I saw this sign in front of a clothing shop in Montréal. I’ve hidden the text at the top of the sign where we see one possible French name for the article of clothing this boy is wearing.

Can you guess the term on the sign?

(Don’t worry about the hood for a moment. We’re looking for a general term that covers both hooded and hoodless versions.)

Here are some clues:

  • The term is unique to the French spoken in Québec/Canada.
  • The term is related to the soft fluffiness of the material.
  • The term contains two words. The first word begins with c; the second word begins with o.

Give up? Here’s the answer! (The link points to an image — the same image, but with the text not cut off.)

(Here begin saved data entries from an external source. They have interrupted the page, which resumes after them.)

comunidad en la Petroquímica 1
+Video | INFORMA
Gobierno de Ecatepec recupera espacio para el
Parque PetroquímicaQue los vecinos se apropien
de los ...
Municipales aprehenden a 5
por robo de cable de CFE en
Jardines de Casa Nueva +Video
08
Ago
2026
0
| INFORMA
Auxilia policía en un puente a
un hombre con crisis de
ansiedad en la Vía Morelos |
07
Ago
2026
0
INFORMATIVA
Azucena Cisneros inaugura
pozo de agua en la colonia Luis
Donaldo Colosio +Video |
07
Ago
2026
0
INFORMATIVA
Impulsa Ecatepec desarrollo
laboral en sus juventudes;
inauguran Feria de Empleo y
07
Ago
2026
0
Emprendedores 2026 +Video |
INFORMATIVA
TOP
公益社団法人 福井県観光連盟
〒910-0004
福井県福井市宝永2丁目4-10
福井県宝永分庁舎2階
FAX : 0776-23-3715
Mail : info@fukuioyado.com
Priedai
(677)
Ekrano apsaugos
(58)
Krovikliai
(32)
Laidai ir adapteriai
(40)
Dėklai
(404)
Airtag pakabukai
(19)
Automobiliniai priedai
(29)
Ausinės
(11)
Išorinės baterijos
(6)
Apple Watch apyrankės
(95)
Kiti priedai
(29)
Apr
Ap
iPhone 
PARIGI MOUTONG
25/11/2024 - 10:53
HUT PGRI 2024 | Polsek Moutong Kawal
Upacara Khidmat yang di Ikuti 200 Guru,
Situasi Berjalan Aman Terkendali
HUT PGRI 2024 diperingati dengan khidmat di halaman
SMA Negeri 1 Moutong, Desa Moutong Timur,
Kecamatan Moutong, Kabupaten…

Now that you know the term, do you wonder how to pronounce the second word? Oua in French sounds like wa. Ouaté rhymes with raté. Just change the r to a w sound, and you’ve got it.

What does ouaté mean, anyway? It means fleeced. It’s the adjective form of the feminine noun ouate, which is a ball of cotton wool, like the kind you might use to remove make-up or nail polish. Coton ouaté could be translated literally as fleeced cotton. The term coton ouaté can be used where English says sweatshirt.

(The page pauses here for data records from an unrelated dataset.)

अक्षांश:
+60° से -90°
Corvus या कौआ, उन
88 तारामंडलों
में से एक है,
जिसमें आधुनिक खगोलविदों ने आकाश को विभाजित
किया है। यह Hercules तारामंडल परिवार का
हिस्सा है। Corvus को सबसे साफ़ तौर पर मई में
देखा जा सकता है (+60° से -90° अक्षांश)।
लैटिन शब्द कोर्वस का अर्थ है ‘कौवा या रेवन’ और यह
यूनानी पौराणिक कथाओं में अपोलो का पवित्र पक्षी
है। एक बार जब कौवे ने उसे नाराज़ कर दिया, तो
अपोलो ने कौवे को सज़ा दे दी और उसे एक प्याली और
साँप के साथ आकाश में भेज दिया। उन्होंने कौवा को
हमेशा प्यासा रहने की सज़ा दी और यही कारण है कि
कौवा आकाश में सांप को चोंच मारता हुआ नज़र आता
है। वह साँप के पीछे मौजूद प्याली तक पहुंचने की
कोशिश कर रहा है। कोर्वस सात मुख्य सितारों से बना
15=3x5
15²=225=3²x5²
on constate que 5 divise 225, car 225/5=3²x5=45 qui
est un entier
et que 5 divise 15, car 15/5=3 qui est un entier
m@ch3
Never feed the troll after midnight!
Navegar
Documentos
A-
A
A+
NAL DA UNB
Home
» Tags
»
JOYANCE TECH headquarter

The sweatshirt in the image has a hood (un capuchon). If we wanted to be more specific and say hooded sweatshirt, we could say un coton ouaté à capuchon. This is a possible equivalent of the English-borrowed hoodie.

Update (2 December 2015): To be more clear — when you use the term coton ouaté, people will generally assume the hoodless version, in the same way that people assume the hoodless version when you say sweatshirt in English. If you want to insist that the sweatshirt has a hood while still using the term coton ouaté, you can say coton ouaté à capuchon. A different term for a hooded sweatshirt that you can also use is chandail à capuchon.